Задание 1 ▸ Дословно перепишите часть строк, которые идут ниже после текста, начиная со строки, содержащей «Rendered at 1241 by 1754 pixels.», и заканчивая последней из этих строк.

Текст для чтения ▸

**********

К книге
Шестой этажСтраница 26
81%
Страница 26
26

Михмат был в большом возбуждении, просто бил копытами.

Я тоже загорелся:

- Найдем. Я однажды был у него на даче. Поехали.

Нам было ясно, что наклевывается очень серьезное выступление на главном стратегическом направлении, причем удар нанесет артиллерия самого крупного калибра - Твардовский. Месяца два назад нам удалась такого же значения акция на том же направлении: мы напечатали полтора подвала Михаила Исаковского под названием «Об этом надо говорить решительно и прямо». Исаковский разнес стихи очень плодовитого Алексея Маркова, которого игравшая на понижение критика выдвигала чуть ли не в лидеры современной поэзии. Исаковский показал, чего на самом деле стоят его худосочные, беспомощные вирши. Статья Исаковского наделала много шума, заставила волноваться многих поэтов, поставлявших серятину, и критиков, превозносивших бездарей.

А тут подворачивается случай вывести на чистую воду покровителей и поощрителей низкопробной литературы, обосновывающих ее право на существование на псевдотеоретическом уровне, забаррикадировавшихся основополагающими цитатами. Было от чего войти в раж…

Мы зашли к Косолапову, который вел номер, рассказали о нашей затее, которую он как истинный газетчик сразу же оценил, договорились, что он будет держать первую полосу и сверстает ее так, что какой-нибудь материал можно будет легко заменить статьей Твардовского.

- Постарайтесь, если договоритесь, откуда-нибудь позвонить, чтобы я знал, на каком мы свете. И возьмите «газик»,- посоветовал Косолапов, постоянно живший тогда в Мичуринце, на одной из дач, принадлежавших газете. - Последние дни шли дожди, черт его знает, какая там дорога.

Что мы и сделали, поехали на «газике»…

По дороге я вспоминал, как два года назад вместе с Гайсарьяном ездили сюда, во Внуково, к Твардовскому, ездили мы дважды - первый раз его не застали. К 40-летию советской власти «Литературка» запланировала несколько разворотов, посвященных основным этапам развития советской литературы. За нами записали разворот о литературе Великой Отечественной войны. На редколлегии у кого-то возникла вполне маниловская идея попросить Твардовского написать основную статью. Делать нечего, пришлось ехать к Твардовскому. У Гайсарьяна еще теплилась какая-то надежда, у меня не было ни малейшей - с чего это Твардовский станет писать в кочетовскую газету, которая ничего, кроме отвращения, не могла у него вызывать.

Так и случилось: Твардовский отказался наотрез, заявил, что ничего нового о литературе войны сказать не может, а раз так, чего же писать. Сказал совершенно непреклонно, отрезая всякую возможность его уговаривать, упрашивать. Но с нами был любезен, видно, понимал, что мы люди подневольные, не выпроводил сразу после отказа. Почему-то разговор зашел о западной литературе, и тут я поразился, как много он читал и знал, как основательны и точны его характеристики. А я-то полагал, что автора «Страны Муравии» и «Теркина» эта литература, эта жизнь не должны интересовать. Образ «деревенщика», почему-то сложившийся у меня, оказался совершенно ложным: с нами разговаривал начитанный, широко образованный человек. Из этой беседы я вынес для себя урок не доверяться умозрительным представлениям…

Твардовский очень удивился нашему с Кузнецовым внезапному появлению. Был он в каком-то домашне-дачном затрапезном облачении, разношенных тапочках, то ли перед нашим приездом работал на участке, то ли собирался этим заняться. Мы объяснили, что нас привело к нему, сослались на его разговор с Дементьевым. Он колебался:

- Не знаю, получится ли? Ведь это надо делать сейчас же? Так ведь?

**********

Строки данных ▸
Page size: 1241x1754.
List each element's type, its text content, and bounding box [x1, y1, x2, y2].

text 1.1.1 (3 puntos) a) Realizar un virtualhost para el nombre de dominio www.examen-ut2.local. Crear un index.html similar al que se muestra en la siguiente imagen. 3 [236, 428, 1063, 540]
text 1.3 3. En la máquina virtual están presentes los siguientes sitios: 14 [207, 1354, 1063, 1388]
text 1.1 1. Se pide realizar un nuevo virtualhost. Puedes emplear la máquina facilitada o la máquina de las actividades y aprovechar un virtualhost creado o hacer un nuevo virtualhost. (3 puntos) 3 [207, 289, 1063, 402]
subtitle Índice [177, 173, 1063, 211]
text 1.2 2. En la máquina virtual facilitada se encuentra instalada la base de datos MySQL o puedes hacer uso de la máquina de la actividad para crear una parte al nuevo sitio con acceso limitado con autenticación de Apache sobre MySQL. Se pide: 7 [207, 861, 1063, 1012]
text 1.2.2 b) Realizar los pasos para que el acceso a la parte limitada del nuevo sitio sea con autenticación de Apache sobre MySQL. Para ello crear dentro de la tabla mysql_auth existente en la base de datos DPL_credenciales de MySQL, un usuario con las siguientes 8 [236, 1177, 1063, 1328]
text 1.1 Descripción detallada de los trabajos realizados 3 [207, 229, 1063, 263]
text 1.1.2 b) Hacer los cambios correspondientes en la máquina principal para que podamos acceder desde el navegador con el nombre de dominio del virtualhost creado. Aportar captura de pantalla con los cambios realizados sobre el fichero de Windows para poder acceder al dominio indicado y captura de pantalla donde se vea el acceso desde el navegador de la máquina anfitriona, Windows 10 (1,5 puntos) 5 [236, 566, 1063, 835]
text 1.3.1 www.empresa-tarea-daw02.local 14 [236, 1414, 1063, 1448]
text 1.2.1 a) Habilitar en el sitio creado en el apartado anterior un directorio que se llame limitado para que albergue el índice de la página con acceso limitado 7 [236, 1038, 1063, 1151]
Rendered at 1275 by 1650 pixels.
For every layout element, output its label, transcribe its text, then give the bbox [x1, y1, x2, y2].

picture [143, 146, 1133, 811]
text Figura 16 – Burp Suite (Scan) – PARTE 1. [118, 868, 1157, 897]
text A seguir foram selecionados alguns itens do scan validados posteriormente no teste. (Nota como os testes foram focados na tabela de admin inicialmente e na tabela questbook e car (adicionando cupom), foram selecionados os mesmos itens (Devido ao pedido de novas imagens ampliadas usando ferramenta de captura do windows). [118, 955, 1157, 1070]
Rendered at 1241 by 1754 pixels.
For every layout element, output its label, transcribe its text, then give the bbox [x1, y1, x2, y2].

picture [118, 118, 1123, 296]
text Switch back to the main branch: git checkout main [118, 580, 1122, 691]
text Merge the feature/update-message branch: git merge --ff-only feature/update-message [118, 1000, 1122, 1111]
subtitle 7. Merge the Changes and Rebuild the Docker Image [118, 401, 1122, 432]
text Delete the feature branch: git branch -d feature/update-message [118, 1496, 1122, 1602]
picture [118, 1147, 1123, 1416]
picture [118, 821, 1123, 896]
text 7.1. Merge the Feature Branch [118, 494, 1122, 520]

**********

Задание 2 ▸ Перепишите отрывок о поездке к Твардовскому, начиная со слов «Мы зашли к Косолапову, который» и заканчивая словами «какая там дорога.», и замените в нем «первую полосу» на «вторую полосу».

Письменное решение 1 ▸
Rendered at 1241 by 1754 pixels.
For every layout element, output its label, transcribe its text, then give the bbox [x1, y1, x2, y2].

picture [118, 118, 1123, 296]
text Switch back to the main branch: git checkout main [118, 580, 1122, 691]
text Merge the feature/update-message branch: git merge --ff-only feature/update-message [118, 1000, 1122, 1111]
subtitle 7. Merge the Changes and Rebuild the Docker Image [118, 401, 1122, 432]
text Delete the feature branch: git branch -d feature/update-message [118, 1496, 1122, 1602]
picture [118, 1147, 1123, 1416]
picture [118, 821, 1123, 896]
text 7.1. Merge the Feature Branch [118, 494, 1122, 520]

Письменное решение 2 ▸
Мы зашли к Косолапову, который вел номер, рассказали о нашей затее, которую он как истинный газетчик сразу же оценил, договорились, что он будет держать вторую полосу и сверстает ее так, что какой-нибудь материал можно будет легко заменить статьей Твардовского.

- Постарайтесь, если договоритесь, откуда-нибудь позвонить, чтобы я знал, на каком мы свете. И возьмите «газик»,- посоветовал Косолапов, постоянно живший тогда в Мичуринце, на одной из дач, принадлежавших газете. - Последние дни шли дожди, черт его знает, какая там дорога.